Forest restoration has high-level political support: the UN declared 2021-2030 the decade of restoration, and governments have committed to restore 350 million ha of forest by 2030 under the Bonn Challenge. However, there is strong debate about where and how restoration should take place, and what benefits forest restoration could provide for carbon sequestration and storage, biodiversity, and people’s livelihoods.  

Growing interest in forest restoration sounds like a good thing, but could have unintended consequences because natural ecosystems and the economy are globally connected through consumption, production and trade. Loss of primary and intact natural forest ecosystems is ongoing, as increasing demand for agricultural and bioenergy crops drives expansion of cultivated land. Adding forest restoration into landscapes could increase pressure on existing forests by taking up space that could be allocated for cultivation, displacing land demand to forest frontiers. Understanding how meeting forest restoration targets impacts tele-coupled land use systems through production and trade is particularly critical in countries that retain high forest cover and have exceptional globally-significant biodiversity – such as Colombia. 

A first key question is: is there space for forest restoration in land use systems, and would meeting forest restoration targets have impacts on deforestation rates through displaced demand for agricultural land? A second key question is: how could widespread forest restoration impact biodiversity at subnational or national scales, taking into account primary forest loss and restored forest gains?
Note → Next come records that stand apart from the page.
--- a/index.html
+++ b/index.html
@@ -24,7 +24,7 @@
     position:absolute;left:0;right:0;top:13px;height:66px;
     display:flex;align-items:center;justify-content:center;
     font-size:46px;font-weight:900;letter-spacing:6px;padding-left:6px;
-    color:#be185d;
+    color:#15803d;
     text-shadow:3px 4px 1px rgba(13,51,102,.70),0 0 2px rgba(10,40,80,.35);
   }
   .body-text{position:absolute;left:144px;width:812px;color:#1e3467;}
During my NERC-IIASA Collaborative Fellowship, held between Bangor University (Wales, UK) and IIASA, I use two modelling tools to understand the magnitude and spatial arrangement of forest loss and gain using policy-informed scenarios of forest restoration. I work with the Integrated Biosphere Futures group at IIASA, and members of the FABLE Consortium/United Nations Sustainable Development Solutions Network, to adapt the partial equilibrium spatial economic model GLOBIOM to the Colombian context. I also work with a probabilistic statistical model of forest loss and gain to understand finer-scale processes of forest cover change. I use both models to project scenarios of forest regrowth and deforestation, and outcomes for agricultural production, for the coming decades.
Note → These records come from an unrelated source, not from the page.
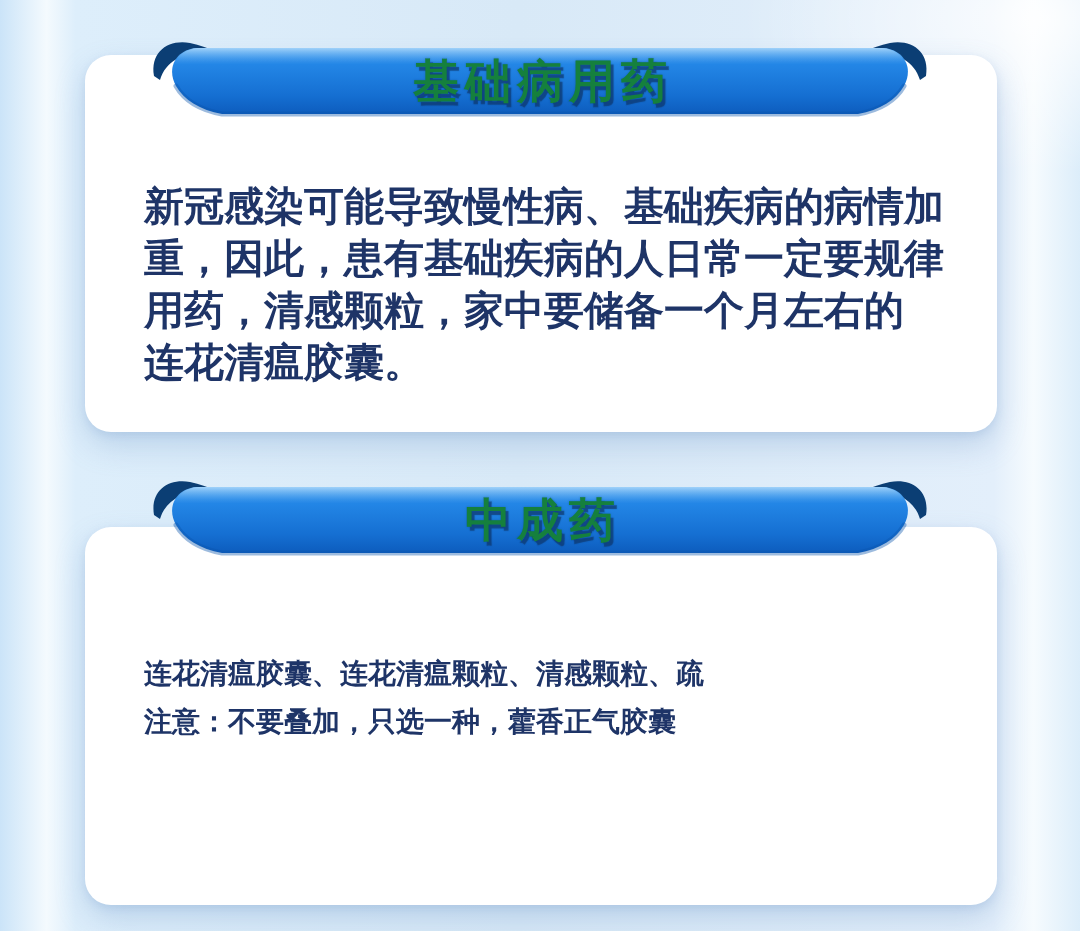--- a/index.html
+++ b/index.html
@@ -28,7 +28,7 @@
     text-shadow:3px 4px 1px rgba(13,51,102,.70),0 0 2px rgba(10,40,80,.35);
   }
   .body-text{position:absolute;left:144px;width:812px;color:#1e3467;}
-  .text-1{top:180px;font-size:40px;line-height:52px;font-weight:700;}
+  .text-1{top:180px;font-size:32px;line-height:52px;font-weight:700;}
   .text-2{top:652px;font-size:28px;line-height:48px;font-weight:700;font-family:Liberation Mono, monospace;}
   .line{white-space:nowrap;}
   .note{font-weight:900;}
I also work with the Biodiversity, Ecology and Conservation group, and the Humboldt Institute in Colombia (Instituto de Investigación de Recursos Biológicos Alexander von Humboldt) to use cutting-edge ecological modelling methods to understand how Colombia’s exceptional biodiversity may respond under scenarios of land use change.

Answering these questions is critical as countries start to implement restoration targets, in the hope of meeting both climate and biodiversity targets while delivering sustainable food systems and supporting livelihoods.